Diversi studi, lo ricordiamo nuovamente, hanno portato all’utilizzo sperimentale di questa tecnologia anche in malattie come il Parkinson e l’ictus, puntando ad un utilizzo riabilitativo basato sulla capacità di quest’approccio di riuscire a sbloccare i circuiti neurali interrotti a causa della distruzione o del danneggiamento dei neuroni derivanti da queste malattie.
Da un punto di vista strettamente neurologico, il campo magnetico creato dalla stimolazione elettromagnetica transcranica agisce sulla struttura della corteccia celebrale modificandone l‘attività elettrica anche sul lungo termine rispetto alla stimolazione. Anche la secrezione di neurotrasmettitori come la dopamina e la serotonina ne risultano rimodulati: fattore questo che spiega perché questa terapia sia considerata valida anche nella cura di casi gravi di depressione. Essa viene considerata in ambito psichiatrico una tecnica d’appoggio alla terapia farmacologica della depressione in mancanza di sintomi psicotici.
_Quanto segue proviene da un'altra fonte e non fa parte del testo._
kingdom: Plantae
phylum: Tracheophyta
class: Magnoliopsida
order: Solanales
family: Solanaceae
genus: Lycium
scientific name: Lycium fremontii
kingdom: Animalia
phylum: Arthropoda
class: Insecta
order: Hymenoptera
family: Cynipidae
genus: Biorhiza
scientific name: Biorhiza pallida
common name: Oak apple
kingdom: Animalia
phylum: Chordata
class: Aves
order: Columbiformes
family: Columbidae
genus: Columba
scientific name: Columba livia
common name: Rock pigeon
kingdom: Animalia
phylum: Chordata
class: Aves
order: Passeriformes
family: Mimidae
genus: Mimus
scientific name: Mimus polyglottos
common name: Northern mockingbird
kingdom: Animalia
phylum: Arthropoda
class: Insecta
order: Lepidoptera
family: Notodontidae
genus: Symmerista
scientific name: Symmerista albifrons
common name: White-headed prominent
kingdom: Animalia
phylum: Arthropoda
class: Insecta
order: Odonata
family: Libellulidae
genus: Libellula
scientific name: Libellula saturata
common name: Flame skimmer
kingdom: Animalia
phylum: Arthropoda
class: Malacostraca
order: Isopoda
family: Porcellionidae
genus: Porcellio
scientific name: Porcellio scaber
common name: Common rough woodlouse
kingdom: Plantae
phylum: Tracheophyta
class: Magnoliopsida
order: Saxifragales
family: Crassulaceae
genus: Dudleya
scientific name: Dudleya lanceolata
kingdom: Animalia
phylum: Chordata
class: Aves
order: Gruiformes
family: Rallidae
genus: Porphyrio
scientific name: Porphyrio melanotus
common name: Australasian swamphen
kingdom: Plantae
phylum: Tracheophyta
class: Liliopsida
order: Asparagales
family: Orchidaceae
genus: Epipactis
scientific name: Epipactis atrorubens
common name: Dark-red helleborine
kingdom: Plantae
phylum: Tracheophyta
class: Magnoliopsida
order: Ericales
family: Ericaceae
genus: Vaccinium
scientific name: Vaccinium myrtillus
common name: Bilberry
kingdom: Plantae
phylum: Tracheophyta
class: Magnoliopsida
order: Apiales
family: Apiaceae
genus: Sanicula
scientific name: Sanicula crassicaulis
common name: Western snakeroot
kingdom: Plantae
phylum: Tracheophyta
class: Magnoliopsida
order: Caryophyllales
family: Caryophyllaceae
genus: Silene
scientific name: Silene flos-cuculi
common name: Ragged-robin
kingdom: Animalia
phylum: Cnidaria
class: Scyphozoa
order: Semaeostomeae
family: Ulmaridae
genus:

In caso di ictus, l’influenza impiegata sulla corteccia cerebrale aiuta la capacità di riorganizzazione dei neuroni, aiutando il fenomeno della ridondanza e la plasticità neuronale.
E’ importante ricordare che non si tratta di elettroshock o di un intervento di simile natura, ma un modo di manipolare le strutture cerebrali senza invasività ed in modo preciso e profondo. Proprio per questo motivo si adatta ad essere utilizzata con efficacia in ambito cognitivo su pazienti affetti da patologie neurodegenerative come il Parkinson (pensate a Micheal J. Fox, N.d.R.) o di gravità sostanziale come l’ictus che necessitano di una rimodulazione dell’attività cerebrale.